### ACTIVITY LIST
1. In the QuarterWatch text on adverse drug events, what percentage of the reports reviewed for the quarter came from drug manufacturers?
2. Carry on the QuarterWatch text about adverse drug events, starting after its last sentence.

### READING TEXT
From the November 4, 2010 issue

QuarterWatch™ is an ISMP program that monitors all serious, disabling and fatal adverse drug events (ADEs) in the US reported to FDA through the MedWatch reporting program. For the first quarter of 2010, we analyzed computer excerpts from 33,046 reports, which is an 11% increase since the last quarter of 2009 and a 19% increase over the first quarter of 2009. Reports originating from consumers have grown more rapidly than direct reports from healthcare providers. However, drug manufacturers dominate the reporting process, accounting for 82% of all the reports reviewed this quarter.

Fatal Adverse Drug Events
MedWatch data from the first quarter of 2010 revealed that the top three drugs associated with fatalities were ALPRAZolam, HYDROcodone with acetaminophen, and acetaminophen. The apparent spike in deaths associated with ALPRAZolam (473 reports) was caused by duplicate cases submitted to MedWatch. Four companies that manufacture ALPRAZolam had each reported more than 100 of the same cases of fatalities extracted from a 2008 annual report by the American Association of Poison Control Centers (AAPCC) that had recently been published in Clinical Toxicology.1 (Because drug manufacturers are required to monitor the medical literature, adverse events reported in annual reports and other published summaries may be submitted in the quarter when the reports are published, which may not be when the adverse events occurred.) However, ALPRAZolam was the primary suspect drug in only 13 deaths listed in the annual report. In the 96 other cases, ALPRAZolam was a drug taken by an individual who died of a drug overdose, although ALPRAZolam was not listed as the primary cause of death.

Because deaths reported to FDA in the first quarter of 2010 included the entire year’s (2008) data from the AAPCC report cited above,1 we analyzed the AAPCC data independently to guard against duplicate reports in the MedWatch database. We limited our analysis of the poison control data to over-the-counter (OTC) and prescription pharmaceutical products, excluding other substances. As with the MedWatch data, acetaminophen and acetaminophen with HYDROcodone were at the top of the AAPCC list (see Table 1) of primary suspect drugs in overdose deaths, accounting for 26% of all drug overdose fatalities. About 55% of these deaths involved OTC acetaminophen products; the remainder involved prescription acetaminophen-opioid combination products. A large majority (85%) of deaths associated with acetaminophen-containing products were classified as intentional overdoses.

### DATASET ENTRIES
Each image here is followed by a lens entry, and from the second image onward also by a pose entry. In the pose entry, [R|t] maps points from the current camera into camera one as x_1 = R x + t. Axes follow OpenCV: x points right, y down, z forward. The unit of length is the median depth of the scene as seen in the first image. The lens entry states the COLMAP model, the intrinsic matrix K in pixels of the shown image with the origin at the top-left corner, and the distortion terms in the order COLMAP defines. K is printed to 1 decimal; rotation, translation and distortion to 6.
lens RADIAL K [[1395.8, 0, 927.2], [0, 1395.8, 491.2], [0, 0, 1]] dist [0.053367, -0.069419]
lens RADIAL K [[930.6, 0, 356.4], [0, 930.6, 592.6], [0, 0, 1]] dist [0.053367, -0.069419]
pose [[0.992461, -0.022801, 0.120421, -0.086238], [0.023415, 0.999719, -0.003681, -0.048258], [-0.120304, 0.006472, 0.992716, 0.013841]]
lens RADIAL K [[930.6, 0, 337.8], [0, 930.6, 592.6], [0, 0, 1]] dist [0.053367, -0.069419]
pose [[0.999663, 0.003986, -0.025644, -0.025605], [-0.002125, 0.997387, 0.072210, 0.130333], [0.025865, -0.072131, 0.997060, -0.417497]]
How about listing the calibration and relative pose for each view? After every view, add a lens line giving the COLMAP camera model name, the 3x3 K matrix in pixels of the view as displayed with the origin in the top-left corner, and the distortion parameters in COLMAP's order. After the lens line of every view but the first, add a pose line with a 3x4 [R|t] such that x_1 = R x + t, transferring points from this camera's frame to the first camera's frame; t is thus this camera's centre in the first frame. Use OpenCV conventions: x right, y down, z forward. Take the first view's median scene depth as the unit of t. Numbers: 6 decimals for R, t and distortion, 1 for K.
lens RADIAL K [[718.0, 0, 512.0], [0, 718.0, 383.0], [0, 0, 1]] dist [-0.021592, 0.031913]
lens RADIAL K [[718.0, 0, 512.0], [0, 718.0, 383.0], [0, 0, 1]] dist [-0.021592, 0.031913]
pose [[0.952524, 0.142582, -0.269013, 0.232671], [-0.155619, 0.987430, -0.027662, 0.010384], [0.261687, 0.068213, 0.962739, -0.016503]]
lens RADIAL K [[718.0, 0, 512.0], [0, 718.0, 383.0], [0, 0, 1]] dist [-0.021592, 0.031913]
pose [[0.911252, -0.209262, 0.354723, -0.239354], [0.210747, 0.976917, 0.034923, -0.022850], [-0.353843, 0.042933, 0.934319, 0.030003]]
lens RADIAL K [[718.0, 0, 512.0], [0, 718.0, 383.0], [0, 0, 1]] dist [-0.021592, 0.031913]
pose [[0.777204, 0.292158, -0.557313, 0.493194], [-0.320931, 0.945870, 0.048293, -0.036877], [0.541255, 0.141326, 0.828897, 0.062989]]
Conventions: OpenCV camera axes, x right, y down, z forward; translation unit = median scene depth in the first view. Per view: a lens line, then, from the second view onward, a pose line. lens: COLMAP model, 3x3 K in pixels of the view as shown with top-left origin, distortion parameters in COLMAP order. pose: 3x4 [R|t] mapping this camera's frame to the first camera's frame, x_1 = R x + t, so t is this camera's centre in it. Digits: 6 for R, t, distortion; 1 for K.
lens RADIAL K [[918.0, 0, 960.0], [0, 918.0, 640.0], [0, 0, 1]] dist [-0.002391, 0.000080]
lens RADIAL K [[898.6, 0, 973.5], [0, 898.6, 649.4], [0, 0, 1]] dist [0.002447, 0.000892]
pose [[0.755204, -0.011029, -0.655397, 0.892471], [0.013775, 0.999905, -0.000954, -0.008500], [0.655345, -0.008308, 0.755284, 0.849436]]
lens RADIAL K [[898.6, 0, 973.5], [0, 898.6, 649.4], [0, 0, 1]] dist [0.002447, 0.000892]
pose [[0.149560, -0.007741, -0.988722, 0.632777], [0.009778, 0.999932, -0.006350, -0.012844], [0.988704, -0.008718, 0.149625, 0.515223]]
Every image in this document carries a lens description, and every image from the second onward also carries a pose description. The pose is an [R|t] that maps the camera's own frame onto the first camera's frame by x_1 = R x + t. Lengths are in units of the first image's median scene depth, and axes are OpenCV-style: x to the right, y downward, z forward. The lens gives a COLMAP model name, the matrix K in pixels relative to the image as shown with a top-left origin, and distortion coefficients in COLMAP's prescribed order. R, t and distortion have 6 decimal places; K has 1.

### EXPECTED RESPONSES
1. 82%

2.
We believe FDA needs to continue its efforts to provide extensive patient education about potentially fatal overdose risks when taking acetaminophen products as well as the importance of seeking immediate medical treatment should an overdose occur. Clear and strong warnings are needed on OTC and prescription product labeling about maximum safe doses, and the labels need to specify that combination products contain acetaminophen. The amount of acetaminophen in each tablet/dose also needs to be clearly stated on the package. The abbreviation APAP, which is unfamiliar to patients, should be avoided. FDA should continue to evaluate the risks and benefits of unbundling acetaminophen-opioid combination products, reducing the individual tablet strength of prescription combination products, and limiting the number of units (e.g., tablets) in a package of OTC acetaminophen, which has been done in the United Kingdom, to reduce the risk of toxicity from an impulsive suicide attempt.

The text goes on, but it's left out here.